====== DATA FOR REVIEW ======

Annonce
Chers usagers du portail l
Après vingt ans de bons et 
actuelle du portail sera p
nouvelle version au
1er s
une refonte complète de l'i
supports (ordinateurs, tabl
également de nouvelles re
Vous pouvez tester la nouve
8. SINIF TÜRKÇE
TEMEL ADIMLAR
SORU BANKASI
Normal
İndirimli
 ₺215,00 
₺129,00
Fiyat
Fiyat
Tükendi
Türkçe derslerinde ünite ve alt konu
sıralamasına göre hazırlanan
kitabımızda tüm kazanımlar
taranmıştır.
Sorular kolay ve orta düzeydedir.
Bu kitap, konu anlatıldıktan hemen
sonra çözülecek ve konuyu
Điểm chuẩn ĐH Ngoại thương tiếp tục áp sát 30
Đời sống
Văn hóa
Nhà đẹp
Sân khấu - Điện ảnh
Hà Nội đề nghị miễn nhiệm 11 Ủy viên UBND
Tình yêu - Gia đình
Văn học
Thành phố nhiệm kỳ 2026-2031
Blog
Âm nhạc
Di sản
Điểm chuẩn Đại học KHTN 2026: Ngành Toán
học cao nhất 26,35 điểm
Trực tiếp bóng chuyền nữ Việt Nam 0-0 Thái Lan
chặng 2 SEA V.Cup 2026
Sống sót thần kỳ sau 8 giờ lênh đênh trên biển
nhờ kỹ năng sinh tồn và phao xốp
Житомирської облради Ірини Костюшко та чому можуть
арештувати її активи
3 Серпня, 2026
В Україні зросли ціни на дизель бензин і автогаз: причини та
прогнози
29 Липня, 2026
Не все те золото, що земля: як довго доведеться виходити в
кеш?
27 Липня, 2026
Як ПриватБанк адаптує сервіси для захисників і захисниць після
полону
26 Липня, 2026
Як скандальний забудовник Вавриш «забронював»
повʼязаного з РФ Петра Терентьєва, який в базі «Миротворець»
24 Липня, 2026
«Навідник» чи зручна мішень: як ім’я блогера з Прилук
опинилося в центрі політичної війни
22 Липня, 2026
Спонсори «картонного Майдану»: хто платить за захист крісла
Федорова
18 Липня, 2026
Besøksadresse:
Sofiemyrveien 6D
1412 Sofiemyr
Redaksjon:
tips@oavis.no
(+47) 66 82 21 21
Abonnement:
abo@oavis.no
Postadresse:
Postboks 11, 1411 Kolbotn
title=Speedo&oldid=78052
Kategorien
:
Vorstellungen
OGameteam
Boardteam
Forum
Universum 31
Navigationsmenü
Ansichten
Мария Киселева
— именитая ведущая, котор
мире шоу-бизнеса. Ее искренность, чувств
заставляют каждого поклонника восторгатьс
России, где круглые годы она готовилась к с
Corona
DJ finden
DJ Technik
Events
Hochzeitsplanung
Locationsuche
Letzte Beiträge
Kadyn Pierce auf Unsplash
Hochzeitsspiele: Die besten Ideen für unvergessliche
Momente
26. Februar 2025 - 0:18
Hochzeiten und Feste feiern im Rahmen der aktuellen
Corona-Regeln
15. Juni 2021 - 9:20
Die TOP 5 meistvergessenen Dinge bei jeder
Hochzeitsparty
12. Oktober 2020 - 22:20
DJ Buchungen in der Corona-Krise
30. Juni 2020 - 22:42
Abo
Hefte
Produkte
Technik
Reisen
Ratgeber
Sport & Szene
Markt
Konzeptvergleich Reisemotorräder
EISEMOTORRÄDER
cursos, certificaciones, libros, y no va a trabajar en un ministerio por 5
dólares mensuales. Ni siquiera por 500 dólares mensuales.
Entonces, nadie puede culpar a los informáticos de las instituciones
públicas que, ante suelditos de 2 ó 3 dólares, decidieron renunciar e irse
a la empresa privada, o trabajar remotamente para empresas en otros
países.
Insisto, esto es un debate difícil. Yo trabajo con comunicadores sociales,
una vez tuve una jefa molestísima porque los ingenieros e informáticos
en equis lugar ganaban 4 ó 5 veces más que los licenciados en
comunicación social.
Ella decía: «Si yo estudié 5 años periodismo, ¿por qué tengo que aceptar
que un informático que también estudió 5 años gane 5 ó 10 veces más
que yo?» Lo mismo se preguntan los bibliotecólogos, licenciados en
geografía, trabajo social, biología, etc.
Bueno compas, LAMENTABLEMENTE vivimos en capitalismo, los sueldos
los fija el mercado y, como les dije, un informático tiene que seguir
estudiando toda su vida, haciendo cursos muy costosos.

======

_BRIEF_
Copy the lines of the records word for word, from the very first line through the line containing "Trực tiếp bóng". Include that last line.

_SOLUTION FOR THIS EXERCISE_
Annonce
Chers usagers du portail l
Après vingt ans de bons et 
actuelle du portail sera p
nouvelle version au
1er s
une refonte complète de l'i
supports (ordinateurs, tabl
également de nouvelles re
Vous pouvez tester la nouve
8. SINIF TÜRKÇE
TEMEL ADIMLAR
SORU BANKASI
Normal
İndirimli
 ₺215,00 
₺129,00
Fiyat
Fiyat
Tükendi
Türkçe derslerinde ünite ve alt konu
sıralamasına göre hazırlanan
kitabımızda tüm kazanımlar
taranmıştır.
Sorular kolay ve orta düzeydedir.
Bu kitap, konu anlatıldıktan hemen
sonra çözülecek ve konuyu
Điểm chuẩn ĐH Ngoại thương tiếp tục áp sát 30
Đời sống
Văn hóa
Nhà đẹp
Sân khấu - Điện ảnh
Hà Nội đề nghị miễn nhiệm 11 Ủy viên UBND
Tình yêu - Gia đình
Văn học
Thành phố nhiệm kỳ 2026-2031
Blog
Âm nhạc
Di sản
Điểm chuẩn Đại học KHTN 2026: Ngành Toán
học cao nhất 26,35 điểm
Trực tiếp bóng chuyền nữ Việt Nam 0-0 Thái Lan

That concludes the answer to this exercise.